Fahrradreparaturen, Alle Reparaturen Schritt für Schritt erklärt.

ISBN: 978-3-86851-068-3, 24,90 Euro.


Die erste Probefahrt

Vor der ersten Probefahrt nochmal kräftig alle Schrauben nachziehen. Aber Vorsicht: Sie müssen fest sitzen, dürfen aber nicht bis zum Anschlag und weiter gedreht werden. Außerdem sollte man keine billigen Inbusschlüssel benutzen, die beispielsweise teure Schrauben kaputt machen. Bevor Fahrradfahrer eine längere Tour zurücklegen, sollten sie eine kleine Probefahrt wagen. Dabei können sie nochmal auf verdächtige quietschende oder ratternde Geräusche achten. Damit man unterwegs nicht liegen bleibt, sollte man auch das richtige Werkzeug dabei haben.

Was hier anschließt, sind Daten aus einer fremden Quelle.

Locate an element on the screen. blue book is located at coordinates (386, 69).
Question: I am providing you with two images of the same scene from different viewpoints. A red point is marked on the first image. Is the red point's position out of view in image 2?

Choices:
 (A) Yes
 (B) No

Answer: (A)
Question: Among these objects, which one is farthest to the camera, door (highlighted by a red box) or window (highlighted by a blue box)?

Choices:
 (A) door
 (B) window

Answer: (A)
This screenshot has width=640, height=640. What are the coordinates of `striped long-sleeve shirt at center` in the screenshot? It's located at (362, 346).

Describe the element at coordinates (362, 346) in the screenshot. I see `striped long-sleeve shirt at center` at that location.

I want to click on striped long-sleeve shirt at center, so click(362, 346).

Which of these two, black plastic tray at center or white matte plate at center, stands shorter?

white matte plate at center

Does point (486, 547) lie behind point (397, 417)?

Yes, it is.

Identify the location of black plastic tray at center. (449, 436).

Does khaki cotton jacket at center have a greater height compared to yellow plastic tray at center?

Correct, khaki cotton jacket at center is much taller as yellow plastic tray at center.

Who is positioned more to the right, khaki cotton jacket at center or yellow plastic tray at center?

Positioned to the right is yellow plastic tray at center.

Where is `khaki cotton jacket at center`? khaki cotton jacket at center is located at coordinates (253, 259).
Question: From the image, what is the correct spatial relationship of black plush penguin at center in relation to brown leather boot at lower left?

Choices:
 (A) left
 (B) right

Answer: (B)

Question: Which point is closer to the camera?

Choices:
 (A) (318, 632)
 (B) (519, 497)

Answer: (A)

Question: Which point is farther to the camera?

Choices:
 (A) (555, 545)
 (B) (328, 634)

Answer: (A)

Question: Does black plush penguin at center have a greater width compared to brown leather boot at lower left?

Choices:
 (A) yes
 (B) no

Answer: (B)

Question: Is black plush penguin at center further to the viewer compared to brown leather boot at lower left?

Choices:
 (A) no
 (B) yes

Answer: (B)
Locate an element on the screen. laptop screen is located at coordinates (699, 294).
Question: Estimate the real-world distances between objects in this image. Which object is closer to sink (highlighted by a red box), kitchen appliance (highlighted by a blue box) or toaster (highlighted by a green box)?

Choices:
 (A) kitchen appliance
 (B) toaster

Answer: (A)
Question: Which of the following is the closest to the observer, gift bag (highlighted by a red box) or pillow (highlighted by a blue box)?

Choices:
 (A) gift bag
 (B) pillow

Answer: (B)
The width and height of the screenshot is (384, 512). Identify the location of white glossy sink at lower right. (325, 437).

Ab und zu sollte das Fahrrad aber auch zur Generaluntersuchung: Der Fachmann kann dann Rad-, Steuer-, und Tretlager reinigen, schmieren und wenn nötig neu einstellen. Häufig reicht eine große Inspektion alle zwei Jahre – je nachdem, ob das Fahrrad unter freiem Himmel steht und auch bei schlechtem Wetter benutzt oder eher geschont wird.